Depuis 2017, Les Sourdoués accueille entre 12 et 15 sourds et malentendants par an. Agés en moyenne de 22 ans, ils viennent de toute la France. Aucun diplôme n'est exigé. Seul impératif : maîtriser la langue des signes française (LSF). La sélection porte sur le CV et une vidéo de motivation en LSF, « pour estimer leur intérêt, leur objectif professionnel et leur niveau en LSF » tient à préciser Cédric Richard. Si l'étape est concluante, le jeune passe un entretien pédagogique en visio avec les formateurs, voire des tests de logique et de programmation s'il choisit l'option de développeur web.

La formation dure un an (930 heures de cours, 5 mois de pratique dans une entreprise) et est gratuite. Selon sa situation, le jeune se positionne sur un contrat de professionnalisation, bénéficie de l'Aide individuelle à la formation de Pôle emploi ou intègre le dispositif CARED (contrat d'aide au retour à l'emploi durable), un parcours spécifique à la Région Auvergne Rhône-Alpes qui prend en charge les coûts pédagogiques et la rémunération des stagiaires les plus fragiles et éloignés de l'emploi.

Un job à la clé

Pendant l'année, les étudiants préparent leur projet professionnel, rencontrent des DRH, des chefs d'entreprise, et sont poussés à mettre en avant leur employabilité. Et ça marche. « 40 étudiants sur les 46 formés depuis 2017 se sont vus proposés un emploi, souligne Cédric Richard, que ce soit dans des entreprises, des start-up, des PME ou des associations. »

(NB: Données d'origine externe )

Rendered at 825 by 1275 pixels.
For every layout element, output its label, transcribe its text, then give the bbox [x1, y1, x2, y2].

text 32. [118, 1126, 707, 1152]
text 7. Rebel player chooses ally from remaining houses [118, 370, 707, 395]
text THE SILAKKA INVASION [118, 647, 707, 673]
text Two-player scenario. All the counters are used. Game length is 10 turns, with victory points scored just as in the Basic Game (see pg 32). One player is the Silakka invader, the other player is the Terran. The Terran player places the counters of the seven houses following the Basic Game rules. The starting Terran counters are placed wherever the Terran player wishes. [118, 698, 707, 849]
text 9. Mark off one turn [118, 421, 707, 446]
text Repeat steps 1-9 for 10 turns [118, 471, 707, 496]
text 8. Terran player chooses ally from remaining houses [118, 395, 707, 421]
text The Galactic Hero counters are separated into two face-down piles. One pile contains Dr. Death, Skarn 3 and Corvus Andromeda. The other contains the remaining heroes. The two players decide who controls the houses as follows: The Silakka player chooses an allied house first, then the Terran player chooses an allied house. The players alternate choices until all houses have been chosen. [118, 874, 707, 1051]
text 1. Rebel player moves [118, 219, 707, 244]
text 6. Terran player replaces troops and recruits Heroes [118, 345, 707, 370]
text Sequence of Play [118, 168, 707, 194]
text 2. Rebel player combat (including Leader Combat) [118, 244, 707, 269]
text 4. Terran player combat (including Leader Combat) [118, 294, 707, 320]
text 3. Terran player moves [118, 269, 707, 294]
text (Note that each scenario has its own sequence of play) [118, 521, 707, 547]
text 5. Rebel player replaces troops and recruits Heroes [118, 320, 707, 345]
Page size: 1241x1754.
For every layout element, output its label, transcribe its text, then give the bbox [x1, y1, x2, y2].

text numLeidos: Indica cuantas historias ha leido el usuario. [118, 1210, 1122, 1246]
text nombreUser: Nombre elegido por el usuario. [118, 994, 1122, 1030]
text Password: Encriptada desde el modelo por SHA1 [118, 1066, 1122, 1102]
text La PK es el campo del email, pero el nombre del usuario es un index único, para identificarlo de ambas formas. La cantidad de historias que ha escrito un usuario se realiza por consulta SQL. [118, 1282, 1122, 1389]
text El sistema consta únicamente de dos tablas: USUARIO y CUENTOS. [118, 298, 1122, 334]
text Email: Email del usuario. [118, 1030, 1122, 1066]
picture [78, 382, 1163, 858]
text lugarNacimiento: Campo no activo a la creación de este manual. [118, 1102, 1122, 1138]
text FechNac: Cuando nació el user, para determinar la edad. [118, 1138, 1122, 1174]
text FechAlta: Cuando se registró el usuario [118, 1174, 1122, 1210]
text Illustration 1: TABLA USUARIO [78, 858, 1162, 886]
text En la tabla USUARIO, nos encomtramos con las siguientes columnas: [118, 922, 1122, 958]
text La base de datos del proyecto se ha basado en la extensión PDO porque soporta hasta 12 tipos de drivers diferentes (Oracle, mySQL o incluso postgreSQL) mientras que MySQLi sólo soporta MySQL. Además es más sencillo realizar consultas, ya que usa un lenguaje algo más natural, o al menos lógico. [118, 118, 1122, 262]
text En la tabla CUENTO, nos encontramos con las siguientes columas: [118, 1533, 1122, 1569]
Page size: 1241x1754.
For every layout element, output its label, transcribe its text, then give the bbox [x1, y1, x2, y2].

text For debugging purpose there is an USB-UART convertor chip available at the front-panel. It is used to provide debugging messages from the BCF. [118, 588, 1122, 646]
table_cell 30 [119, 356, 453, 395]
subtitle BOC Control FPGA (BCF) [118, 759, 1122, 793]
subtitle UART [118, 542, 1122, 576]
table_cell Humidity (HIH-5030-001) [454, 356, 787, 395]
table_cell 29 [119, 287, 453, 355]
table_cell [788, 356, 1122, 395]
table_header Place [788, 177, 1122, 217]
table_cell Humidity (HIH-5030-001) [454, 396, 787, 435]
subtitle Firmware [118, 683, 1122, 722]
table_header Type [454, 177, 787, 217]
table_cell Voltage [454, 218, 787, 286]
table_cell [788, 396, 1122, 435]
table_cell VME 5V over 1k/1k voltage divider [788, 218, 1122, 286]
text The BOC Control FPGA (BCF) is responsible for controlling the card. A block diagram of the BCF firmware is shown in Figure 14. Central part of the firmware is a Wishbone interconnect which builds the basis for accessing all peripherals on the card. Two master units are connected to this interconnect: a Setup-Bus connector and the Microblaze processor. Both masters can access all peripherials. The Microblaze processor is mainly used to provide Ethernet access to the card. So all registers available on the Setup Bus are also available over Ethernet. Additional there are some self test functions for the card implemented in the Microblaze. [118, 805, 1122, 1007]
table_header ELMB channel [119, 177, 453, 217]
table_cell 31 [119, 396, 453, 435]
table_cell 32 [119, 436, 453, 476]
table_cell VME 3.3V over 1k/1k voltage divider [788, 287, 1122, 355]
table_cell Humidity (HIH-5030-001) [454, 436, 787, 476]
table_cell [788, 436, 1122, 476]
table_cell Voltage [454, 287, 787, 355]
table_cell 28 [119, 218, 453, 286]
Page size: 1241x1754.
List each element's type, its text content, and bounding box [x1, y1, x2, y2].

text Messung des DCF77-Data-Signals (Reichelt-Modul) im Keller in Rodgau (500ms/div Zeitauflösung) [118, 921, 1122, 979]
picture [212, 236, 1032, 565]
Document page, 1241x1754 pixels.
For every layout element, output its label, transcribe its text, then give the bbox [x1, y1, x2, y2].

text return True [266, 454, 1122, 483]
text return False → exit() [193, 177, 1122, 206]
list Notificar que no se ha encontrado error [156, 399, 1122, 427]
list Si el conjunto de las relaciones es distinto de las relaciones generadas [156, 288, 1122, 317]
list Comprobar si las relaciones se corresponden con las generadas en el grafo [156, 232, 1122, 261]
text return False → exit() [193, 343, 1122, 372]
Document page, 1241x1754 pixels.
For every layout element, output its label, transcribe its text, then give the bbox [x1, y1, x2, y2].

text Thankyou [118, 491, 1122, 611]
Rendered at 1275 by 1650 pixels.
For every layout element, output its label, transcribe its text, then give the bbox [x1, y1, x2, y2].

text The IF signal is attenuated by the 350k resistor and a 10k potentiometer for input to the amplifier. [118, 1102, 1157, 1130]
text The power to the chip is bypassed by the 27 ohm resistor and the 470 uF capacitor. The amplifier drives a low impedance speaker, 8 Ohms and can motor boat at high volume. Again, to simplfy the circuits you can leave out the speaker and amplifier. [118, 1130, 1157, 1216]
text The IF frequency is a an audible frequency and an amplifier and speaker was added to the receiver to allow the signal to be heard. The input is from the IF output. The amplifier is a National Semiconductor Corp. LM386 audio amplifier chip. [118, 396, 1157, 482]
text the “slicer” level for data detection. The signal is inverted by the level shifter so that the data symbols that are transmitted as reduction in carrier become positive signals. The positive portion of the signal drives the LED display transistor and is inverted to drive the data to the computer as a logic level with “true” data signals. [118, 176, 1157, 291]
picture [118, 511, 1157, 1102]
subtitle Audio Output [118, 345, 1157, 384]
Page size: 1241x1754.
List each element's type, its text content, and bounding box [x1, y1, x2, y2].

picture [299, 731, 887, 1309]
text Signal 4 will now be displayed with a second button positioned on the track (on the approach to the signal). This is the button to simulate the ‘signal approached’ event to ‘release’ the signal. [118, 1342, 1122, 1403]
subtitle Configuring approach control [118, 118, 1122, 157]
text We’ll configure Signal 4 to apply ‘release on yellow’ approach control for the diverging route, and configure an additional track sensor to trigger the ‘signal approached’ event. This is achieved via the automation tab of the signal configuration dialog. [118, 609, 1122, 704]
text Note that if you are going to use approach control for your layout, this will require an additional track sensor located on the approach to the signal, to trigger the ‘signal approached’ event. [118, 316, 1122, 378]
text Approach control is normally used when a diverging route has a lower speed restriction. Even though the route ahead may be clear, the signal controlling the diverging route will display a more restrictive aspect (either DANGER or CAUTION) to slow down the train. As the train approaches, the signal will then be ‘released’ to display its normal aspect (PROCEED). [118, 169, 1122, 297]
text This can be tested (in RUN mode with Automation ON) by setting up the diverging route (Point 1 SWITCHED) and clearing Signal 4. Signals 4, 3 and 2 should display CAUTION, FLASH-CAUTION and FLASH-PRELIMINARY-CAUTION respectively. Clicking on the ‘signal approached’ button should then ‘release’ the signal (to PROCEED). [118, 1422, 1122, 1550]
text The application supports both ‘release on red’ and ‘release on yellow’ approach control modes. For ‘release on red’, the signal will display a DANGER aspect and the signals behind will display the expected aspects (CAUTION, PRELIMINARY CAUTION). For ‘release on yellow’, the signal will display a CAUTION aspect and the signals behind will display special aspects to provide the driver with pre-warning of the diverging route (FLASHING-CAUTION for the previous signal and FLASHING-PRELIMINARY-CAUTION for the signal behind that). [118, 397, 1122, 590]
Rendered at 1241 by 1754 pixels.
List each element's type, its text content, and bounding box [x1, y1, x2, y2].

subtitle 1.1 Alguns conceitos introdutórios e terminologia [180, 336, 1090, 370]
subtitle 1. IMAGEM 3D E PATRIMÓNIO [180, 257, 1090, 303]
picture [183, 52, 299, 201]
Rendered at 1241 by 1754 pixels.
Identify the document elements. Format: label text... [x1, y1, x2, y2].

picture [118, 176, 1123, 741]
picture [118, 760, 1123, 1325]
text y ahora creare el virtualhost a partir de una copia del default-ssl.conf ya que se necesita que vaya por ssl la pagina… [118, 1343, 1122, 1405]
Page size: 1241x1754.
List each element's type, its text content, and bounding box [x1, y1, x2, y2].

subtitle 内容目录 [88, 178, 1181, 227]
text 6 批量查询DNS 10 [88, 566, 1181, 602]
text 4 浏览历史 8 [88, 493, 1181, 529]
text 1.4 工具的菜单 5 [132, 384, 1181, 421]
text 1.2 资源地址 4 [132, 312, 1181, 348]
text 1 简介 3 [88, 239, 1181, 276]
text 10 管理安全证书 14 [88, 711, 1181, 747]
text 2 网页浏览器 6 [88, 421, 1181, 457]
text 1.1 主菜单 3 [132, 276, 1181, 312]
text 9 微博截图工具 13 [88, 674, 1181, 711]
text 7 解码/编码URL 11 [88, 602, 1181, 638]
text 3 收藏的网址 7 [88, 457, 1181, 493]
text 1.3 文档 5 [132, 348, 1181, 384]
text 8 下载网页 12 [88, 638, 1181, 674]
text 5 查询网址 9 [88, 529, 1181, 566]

L'école joue les entremetteuses, rassure et accompagne les employeurs. « Embaucher l'un de ces jeunes sourds permet à l'entreprise de se mettre en conformité avec la loi, répond à leur politique RSE Handicap et leur apporte des références culturelles et créatives différentes », argumente le directeur.

Forte de son succès, l'école ouvrira une formation de développeur web et web mobile à Toulouse le 23 octobre 2021 en collaboration avec WebForce3, et bien sûr toujours 100% en LSF. Une autre session devrait voir le jour à Lille ou Paris, à la rentrée 2022.